Apoyo venezolano 17 años fueron necesarios para que ese acuerdo entre una oposición cerril y una alianza de gobierno fanática, ciega y sorda pudiera encontrarse. Fue necesario venir hasta nuestra democrática Venezuela, pasando por sobre miles de cadáveres y la miseria de millones de seres inocentes e indefensos, contando con el respaldo activo y generoso de los partidos Copei y Acción Democrática, para que el Chile desgarrado por el sufrimiento recompusiera su fibra cordial y pudiera salir del marasmo y enfrentar el futuro.

Yo quisiera que Ricardo Lagos, que jamás hubiera llegado a ser presidente de Chile sin ese acuerdo favorecido e impulsado por nuestra democracia y nuestros partidos —y hablo aquí tanto como chileno que como venezolano, con profundo conocimiento de causa, pues para mi inmensa fortuna pertenezco a ambas patrias y he vivido ambos procesos desde sus dos vertientes— pudiera ver a Venezuela sin ira, sin oportunismo, sin Realpolitik, sin OEA, sin mezquindad. Él debiera ser el hombre perfecto llamado por ese extraño destino que ha unido para siempre a Chile y Venezuela desde los tiempos de don Andrés Bello, para hacer los más ingentes esfuerzos por lograr el entendimiento entre la Coordinadora Democrática y un solo hombre que se le enfrenta, no una alianza de gobierno o un pueblo ilusionado: el teniente coronel Hugo Rafael Chávez Frías.

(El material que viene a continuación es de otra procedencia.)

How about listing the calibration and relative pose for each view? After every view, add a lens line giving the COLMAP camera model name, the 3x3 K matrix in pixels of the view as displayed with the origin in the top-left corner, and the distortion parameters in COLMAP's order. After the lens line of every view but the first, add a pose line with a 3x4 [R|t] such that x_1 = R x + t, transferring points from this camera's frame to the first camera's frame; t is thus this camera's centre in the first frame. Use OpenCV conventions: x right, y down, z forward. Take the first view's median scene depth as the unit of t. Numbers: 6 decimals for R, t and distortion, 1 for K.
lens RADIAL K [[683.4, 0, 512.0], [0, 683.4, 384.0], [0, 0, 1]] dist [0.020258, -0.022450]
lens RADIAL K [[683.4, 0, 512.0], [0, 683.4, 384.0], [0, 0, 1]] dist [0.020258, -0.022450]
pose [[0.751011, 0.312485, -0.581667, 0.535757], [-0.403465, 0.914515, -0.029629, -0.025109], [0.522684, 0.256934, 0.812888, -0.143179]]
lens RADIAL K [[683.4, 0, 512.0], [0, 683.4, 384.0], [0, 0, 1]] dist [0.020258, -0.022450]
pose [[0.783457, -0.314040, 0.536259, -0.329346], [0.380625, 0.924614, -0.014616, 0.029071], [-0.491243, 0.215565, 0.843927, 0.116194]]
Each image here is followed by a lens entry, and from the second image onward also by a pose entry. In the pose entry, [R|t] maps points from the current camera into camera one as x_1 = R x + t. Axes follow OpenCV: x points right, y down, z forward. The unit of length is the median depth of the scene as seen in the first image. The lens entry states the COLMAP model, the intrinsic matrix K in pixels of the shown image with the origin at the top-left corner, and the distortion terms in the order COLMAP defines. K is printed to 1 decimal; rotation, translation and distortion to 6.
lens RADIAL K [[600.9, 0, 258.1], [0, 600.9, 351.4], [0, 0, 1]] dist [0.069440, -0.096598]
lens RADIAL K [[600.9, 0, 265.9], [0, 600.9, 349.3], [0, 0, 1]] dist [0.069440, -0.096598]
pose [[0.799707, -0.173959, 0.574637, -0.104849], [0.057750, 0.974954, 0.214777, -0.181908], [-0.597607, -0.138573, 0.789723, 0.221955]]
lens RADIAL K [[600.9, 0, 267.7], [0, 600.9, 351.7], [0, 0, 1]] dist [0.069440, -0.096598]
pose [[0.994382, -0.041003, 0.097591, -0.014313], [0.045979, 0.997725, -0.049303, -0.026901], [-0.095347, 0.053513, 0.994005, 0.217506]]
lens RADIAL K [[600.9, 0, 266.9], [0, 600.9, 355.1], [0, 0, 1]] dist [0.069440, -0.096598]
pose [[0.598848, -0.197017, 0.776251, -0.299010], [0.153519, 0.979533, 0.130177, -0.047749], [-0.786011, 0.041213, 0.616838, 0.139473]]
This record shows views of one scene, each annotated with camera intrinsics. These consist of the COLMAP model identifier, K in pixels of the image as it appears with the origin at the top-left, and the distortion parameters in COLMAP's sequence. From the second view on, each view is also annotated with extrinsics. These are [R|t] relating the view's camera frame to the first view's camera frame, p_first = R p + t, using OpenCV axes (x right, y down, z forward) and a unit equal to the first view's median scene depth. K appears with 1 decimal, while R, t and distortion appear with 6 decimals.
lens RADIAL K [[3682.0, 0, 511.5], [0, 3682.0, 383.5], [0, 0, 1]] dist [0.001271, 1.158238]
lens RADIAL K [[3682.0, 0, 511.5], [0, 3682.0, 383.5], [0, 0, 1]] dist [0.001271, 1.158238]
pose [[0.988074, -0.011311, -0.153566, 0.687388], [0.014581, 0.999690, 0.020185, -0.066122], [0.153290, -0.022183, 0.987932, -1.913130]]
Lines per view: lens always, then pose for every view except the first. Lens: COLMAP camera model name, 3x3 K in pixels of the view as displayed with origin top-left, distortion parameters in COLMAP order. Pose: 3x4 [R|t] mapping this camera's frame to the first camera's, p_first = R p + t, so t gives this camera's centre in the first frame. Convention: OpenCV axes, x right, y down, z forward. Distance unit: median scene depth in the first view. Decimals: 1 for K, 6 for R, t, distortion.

Indigna a la conciencia de una comunidad de miles y miles de chilenos que fueran acogidos con una generosidad sin limites por aquella democracia hoy escarnecida y vilipendiada por un gobernante indigno del alto magisterio que detenta, que Ricardo Lagos no abra su corazón a quienes les debe indirectamente su actual magistratura. Yo quisiera que el destino me pusiera frente a una cámara de televisión chilena, como lo pusiera a él una noche de 1988, y señalarle con el dedo, como él mismo lo hiciera ante el dictador Augusto Pinochet, para decirle: Presidente, ponga su vida al servicio de la paz de Venezuela. Dignifique su cargo, vaya en auxilio de sus hermanos venezolanos.